**SHORT PROBLEM**
From the indoor farming text, list the types of places where Hexagro began installing vertical gardens.

**SUPPLIED TEXT**
^^^^^^^^^^^^^^^^
Yes, anyone working in food tech would probably start their pitch by saying “in 2050 we’ll live in a world of 9 billion people, 70% of us will live in cities and we need to increase by the same number the amount of food produced to feed ourselves.” But this is not the point of why indoor farming will be the solution.

Of course, we can produce faster and in a less horizontal space, but how can a super expensive climatically-controlled farm be the solution if only the rich can afford it? How will industrial profitability-driven farms let anyone achieve their dream of eating exactly what they want when they want?

What I learned as a SlowFood student and activist in my previous life is the real difference between a healthy and independent society, and a community where people do not have the right to eat what’s best for them: the right to grow.

Now the question is, how do we guarantee people the choice and freedom to grow what they want, when they want, and not what is currently growing the fastest and making the most profit, while also not expecting people to process 10,000 years of agricultural knowledge and experience to achieve a successful harvest?

I do think the obvious answer is technology, but there’s a greater and more obvious inspiration. Nature.

Nature optimizes rather than maximizes, using shapes to determine functionality.

Looking into nature and finding designs, patterns and solutions that have already been tested since probably millions of years is what is called having a biomimicry approach, which is essentially what we do at Hexagro. We look at what’s already around us and we try to design and develop products that most integrate with what has already been tested and approved by billions of living creatures. Then we combine it with the latest technology to build a future where anybody anywhere can access healthy food.

Here we come back to the main question Felipe and I were asking ourselves at the hotel’s conference room. How can we convince our audience or anyone else that is curious about indoor farming that there is the opportunity to build a system that is naturally imperfect but still abundant for everyone?

Thankfully researchers more experienced and influential than us have already worked on this topic and discovered nature has very clear guidelines.

Nature benefits from existing abundant resources. Find what’s already around you and think of how to make it productive. We started with hotels, offices and restaurants and we created customised installations that turn their unused spaces into beautiful vertical gardens. Gardens that even interact and enhance their guests and employees’ wellbeing.

Nature recycles all materials and circularity is always preferred to linearity. Imagine then an indoor farm where every single component can be constantly upgraded and updated with the latest gadget instead of a product that must be thrown away after its first lifecycle.
^^^^^^^^^^^^^^^^
**DATA EXTRACT**
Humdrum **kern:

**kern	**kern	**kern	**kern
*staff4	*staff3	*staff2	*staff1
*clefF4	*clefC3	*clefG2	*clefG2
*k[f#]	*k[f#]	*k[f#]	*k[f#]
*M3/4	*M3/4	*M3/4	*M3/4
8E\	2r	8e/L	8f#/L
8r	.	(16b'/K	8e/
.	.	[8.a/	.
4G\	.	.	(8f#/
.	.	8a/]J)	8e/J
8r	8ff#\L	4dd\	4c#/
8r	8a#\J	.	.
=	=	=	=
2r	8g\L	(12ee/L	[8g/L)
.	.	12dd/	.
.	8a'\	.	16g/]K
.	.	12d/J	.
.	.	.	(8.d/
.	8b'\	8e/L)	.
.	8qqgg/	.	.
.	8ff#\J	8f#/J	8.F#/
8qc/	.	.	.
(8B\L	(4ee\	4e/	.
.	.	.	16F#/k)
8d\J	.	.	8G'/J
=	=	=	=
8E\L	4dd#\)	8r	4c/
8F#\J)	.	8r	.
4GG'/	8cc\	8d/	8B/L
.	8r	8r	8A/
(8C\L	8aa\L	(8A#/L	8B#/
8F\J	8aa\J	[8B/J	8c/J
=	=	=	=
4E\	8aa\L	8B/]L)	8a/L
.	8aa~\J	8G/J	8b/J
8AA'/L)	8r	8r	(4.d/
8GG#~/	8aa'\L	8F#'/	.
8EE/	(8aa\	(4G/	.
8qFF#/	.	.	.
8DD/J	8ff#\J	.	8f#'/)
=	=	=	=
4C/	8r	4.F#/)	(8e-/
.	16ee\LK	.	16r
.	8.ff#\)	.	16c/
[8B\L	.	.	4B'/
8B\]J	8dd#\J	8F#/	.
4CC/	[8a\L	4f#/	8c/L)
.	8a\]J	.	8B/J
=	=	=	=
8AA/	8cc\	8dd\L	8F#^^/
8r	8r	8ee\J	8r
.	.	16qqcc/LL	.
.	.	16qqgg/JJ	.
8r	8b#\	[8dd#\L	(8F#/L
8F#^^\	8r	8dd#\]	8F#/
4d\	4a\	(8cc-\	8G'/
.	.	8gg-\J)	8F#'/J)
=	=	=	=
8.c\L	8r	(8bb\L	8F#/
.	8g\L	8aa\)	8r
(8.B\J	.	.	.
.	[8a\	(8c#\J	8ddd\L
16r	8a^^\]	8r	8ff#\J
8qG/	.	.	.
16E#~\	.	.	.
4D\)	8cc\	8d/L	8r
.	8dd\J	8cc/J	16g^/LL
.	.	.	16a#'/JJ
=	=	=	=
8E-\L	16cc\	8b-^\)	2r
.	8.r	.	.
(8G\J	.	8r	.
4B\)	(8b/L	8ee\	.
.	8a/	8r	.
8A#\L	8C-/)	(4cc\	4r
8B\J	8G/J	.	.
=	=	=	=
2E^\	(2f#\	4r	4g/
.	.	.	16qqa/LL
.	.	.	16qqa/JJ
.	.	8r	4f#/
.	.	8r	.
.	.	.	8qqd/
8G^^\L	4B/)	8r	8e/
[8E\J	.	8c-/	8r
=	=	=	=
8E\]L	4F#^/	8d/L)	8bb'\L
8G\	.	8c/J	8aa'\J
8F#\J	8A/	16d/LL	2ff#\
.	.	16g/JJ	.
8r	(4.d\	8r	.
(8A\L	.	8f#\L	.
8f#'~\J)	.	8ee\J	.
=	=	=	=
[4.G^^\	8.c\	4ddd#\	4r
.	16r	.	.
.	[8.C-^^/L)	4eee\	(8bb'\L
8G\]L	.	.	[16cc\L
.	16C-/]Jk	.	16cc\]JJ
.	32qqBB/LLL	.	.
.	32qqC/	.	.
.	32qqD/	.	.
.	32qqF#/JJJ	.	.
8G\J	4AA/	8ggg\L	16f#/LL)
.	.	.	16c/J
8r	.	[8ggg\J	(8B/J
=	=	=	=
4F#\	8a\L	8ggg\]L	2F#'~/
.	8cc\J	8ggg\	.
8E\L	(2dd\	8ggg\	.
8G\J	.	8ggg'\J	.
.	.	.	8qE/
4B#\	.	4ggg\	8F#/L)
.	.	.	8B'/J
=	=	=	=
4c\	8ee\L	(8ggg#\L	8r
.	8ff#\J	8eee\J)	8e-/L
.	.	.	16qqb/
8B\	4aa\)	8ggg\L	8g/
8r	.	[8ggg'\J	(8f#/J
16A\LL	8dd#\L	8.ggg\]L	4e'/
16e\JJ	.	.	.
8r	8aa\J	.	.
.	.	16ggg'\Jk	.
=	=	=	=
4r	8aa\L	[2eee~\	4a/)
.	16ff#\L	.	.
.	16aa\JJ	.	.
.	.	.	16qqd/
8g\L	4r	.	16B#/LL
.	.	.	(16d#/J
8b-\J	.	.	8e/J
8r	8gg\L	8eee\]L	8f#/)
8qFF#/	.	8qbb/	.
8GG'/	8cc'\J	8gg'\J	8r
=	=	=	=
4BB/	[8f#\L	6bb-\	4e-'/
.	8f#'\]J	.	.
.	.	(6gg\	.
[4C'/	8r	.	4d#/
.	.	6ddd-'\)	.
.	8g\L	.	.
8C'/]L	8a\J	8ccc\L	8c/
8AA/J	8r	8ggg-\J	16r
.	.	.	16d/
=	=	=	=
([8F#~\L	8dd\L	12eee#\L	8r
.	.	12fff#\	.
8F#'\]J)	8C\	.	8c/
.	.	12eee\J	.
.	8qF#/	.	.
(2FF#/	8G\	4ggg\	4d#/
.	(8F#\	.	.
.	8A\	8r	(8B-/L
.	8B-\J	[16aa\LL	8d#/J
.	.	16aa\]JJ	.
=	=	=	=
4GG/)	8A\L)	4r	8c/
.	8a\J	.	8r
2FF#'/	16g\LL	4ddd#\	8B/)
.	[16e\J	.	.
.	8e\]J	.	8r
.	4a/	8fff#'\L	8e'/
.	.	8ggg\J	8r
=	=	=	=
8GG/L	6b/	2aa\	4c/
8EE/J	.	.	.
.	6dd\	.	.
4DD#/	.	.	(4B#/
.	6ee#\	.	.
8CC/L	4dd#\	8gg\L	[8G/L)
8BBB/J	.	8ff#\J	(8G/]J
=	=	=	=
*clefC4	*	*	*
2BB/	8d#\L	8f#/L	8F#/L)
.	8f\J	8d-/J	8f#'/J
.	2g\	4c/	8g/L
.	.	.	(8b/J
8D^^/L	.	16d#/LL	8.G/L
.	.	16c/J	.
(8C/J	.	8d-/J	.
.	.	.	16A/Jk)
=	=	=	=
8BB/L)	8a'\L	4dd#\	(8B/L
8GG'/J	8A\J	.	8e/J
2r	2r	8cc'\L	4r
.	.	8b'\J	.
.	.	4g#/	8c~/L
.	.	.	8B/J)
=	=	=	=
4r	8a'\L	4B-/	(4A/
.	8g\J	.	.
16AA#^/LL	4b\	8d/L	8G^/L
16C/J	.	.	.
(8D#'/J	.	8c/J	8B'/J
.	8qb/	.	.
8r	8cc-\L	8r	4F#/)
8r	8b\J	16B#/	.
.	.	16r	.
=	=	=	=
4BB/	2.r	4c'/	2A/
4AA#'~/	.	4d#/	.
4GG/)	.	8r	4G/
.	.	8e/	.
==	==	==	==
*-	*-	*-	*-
^^^^^^^^^^^^^^^^
**EXERCISE ANSWER**
Hotels, offices, restaurants